The honest counterweight is equally a finding. An Annals of Internal Medicine editorial judged the use of growth-hormone secretagogues to prevent or treat aging "not yet ready for prime time" [5] — and the adult anti-aging and body-composition claims that fill the popular record run well ahead of the sermorelin-specific evidence. This monograph keeps the two apart.
Sermorelin acetate: identity and structure
Sermorelin acetate is the acetate salt of the amidated GHRH(1-29) peptide. Its molecular weight is 3357.9 Da, its molecular formula is C149H246N44O42S, and its CAS number is 86168-78-7 (114466-38-5 for the acetate). It carries an amide group at the C-terminus, which protects the active fragment from one route of enzymatic breakdown.
The "1-29" in the name is the whole point of the identity. Endogenous human GHRH is 44 amino acids long, but only the first 29 are required for full receptor activity [1]. Sermorelin is therefore the minimal essential sequence — a design that mirrors what is, structurally, the same idea: the smallest piece that still binds the GHRH receptor and triggers GH release. That structural compactness is also why the native peptide is short-lived in plasma, which in turn motivated the longer-acting analogs discussed on the comparison pages.

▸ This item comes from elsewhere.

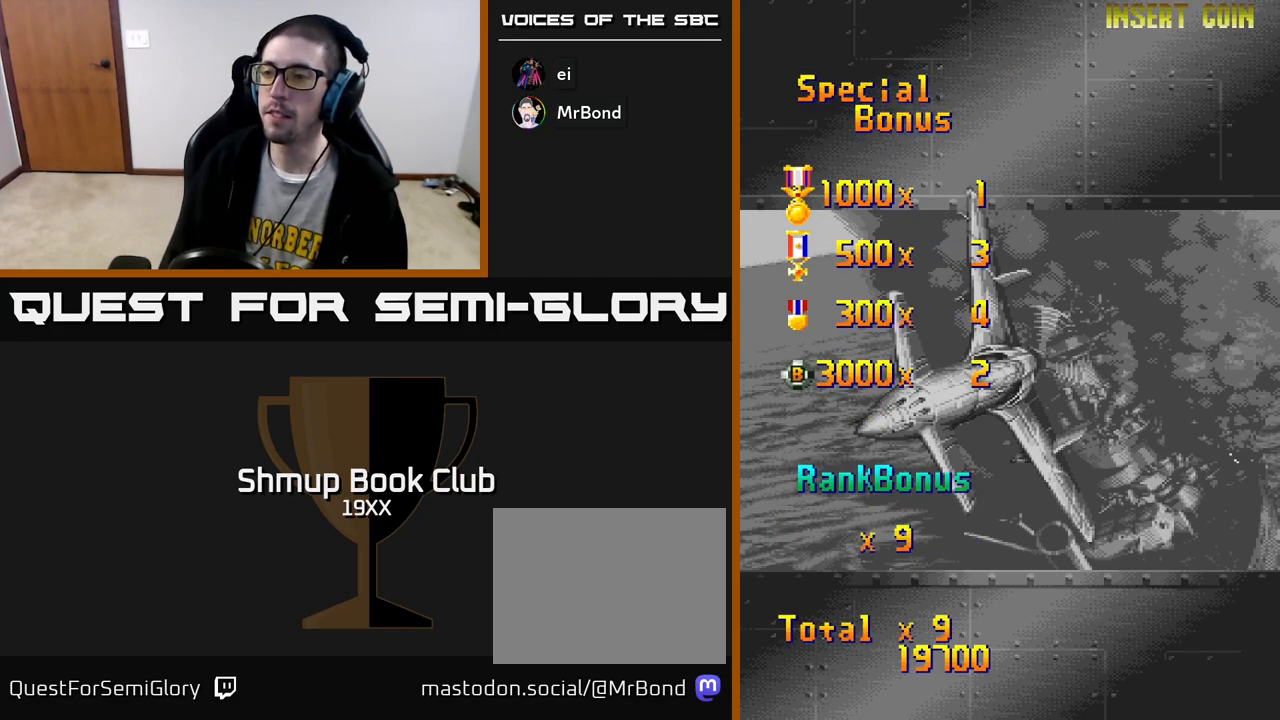
{"buttons": ["A"], "left_stick": "center", "right_stick": "center", "events": []}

Sermorelin peptide: a GHRH-analog classification
Classified as a sermorelin peptide, the molecule sits in the GHRH-analog family of growth-hormone secretagogues — distinct from the growth-hormone-releasing peptides (GHRPs) such as ipamorelin, which act on a different receptor entirely. A GHRH analog works through the GHRH receptor (GHRH-R, a class B G-protein-coupled receptor); a GHRP works through the ghrelin/GHS receptor. Both raise GH, but by different doors into the same somatotropic axis [14].
This distinction matters for anyone comparing compounds. Sermorelin's claim to attention is that it is the native fragment — it does not introduce a foreign mechanism, it amplifies the existing GHRH signal. The trade-off is its brevity: a plasma half-life on the order of 10-12 minutes after intravenous administration [3]. The sermorelin half-life and pharmacokinetics section covers what that brevity means for how the peptide was dosed in studies, and sermorelin vs ipamorelin sets the two receptor classes side by side.

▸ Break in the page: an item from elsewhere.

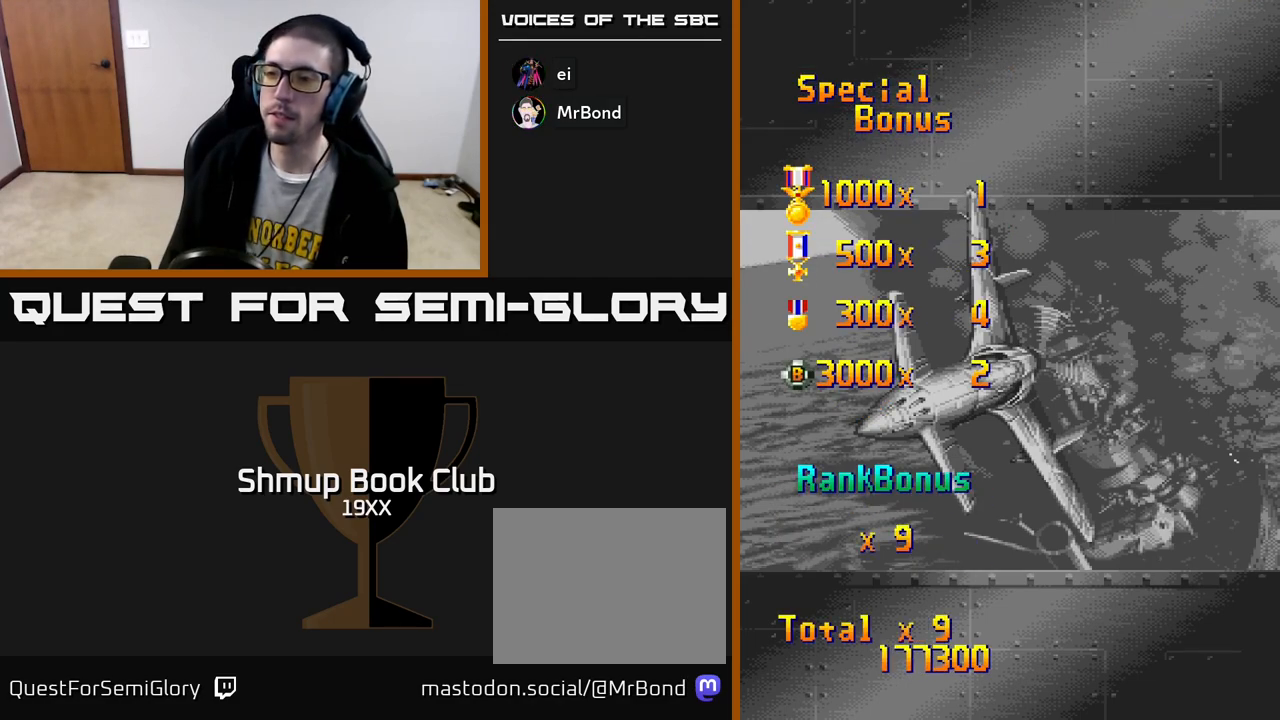
{"buttons": ["A"], "left_stick": "center", "right_stick": "center", "events": []}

Sermorelin benefits: what the GHRH(1-29) research actually shows
The defensible sermorelin benefits, stated against the evidence, are narrow and specific. In its historical pediatric use, GHRH(1-29) accelerated linear growth in GH-deficient children [1]. In aging research, it raised GH and IGF-1 in older men toward youthful levels over 14 days, without changing fasting glucose [2]. A related GHRH-analog cognition trial reported a favorable effect on cognition in older adults alongside a 117% rise in IGF-1 [6]. An editorial argued that, as a physiologic secretagogue preserving pulsatile release and feedback, sermorelin may be a more physiologic approach to adult-onset GH insufficiency than recombinant GH [4].

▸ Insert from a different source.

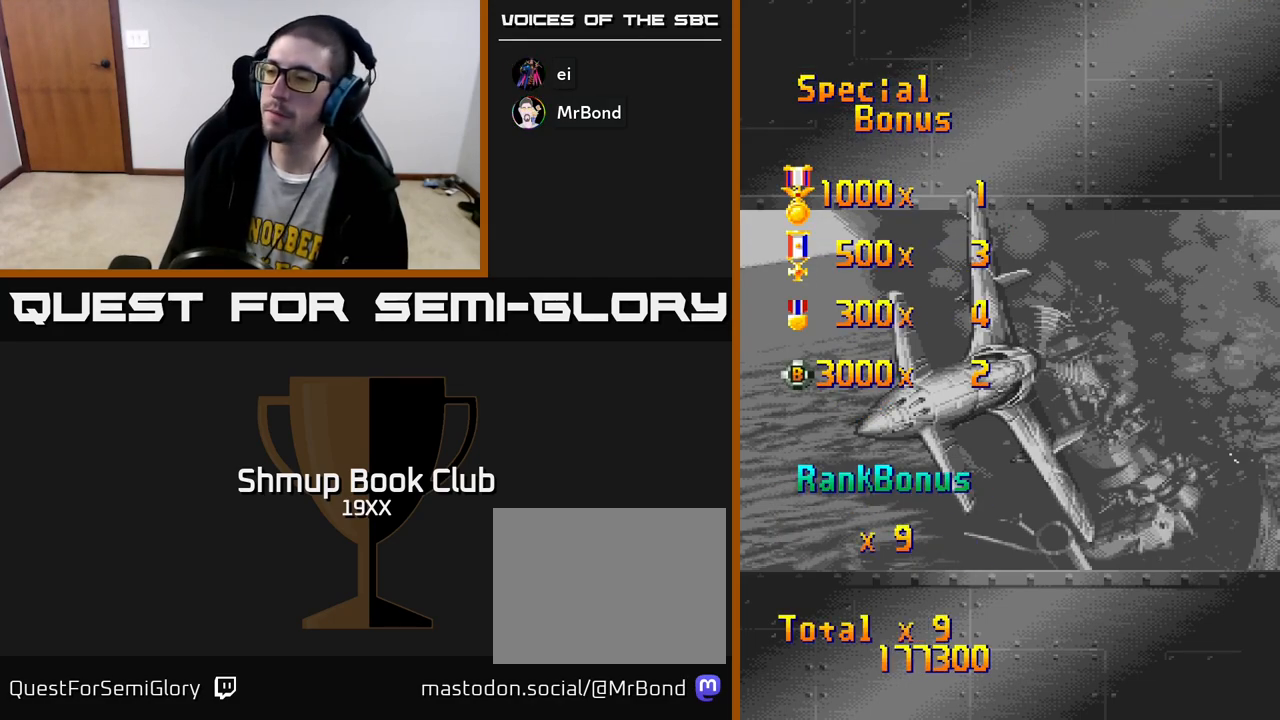
{"buttons": ["A"], "left_stick": "center", "right_stick": "center", "events": []}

What the research does not establish is equally important. There are no controlled sermorelin weight-loss trials, and the body-composition signal in the literature comes mostly from the stabilized analog tesamorelin and from general GH-axis biology, not from sermorelin itself [5][6]. The recognized safety caveat is that chronically raising GH and the mitogenic mediator IGF-1 is theorized to carry oncologic risk — a consideration for any GH-axis intervention. Sermorelin is also prohibited in sport (WADA category S2) [8]. Read benefits through that frame: the research page separates what was measured from what is marketed.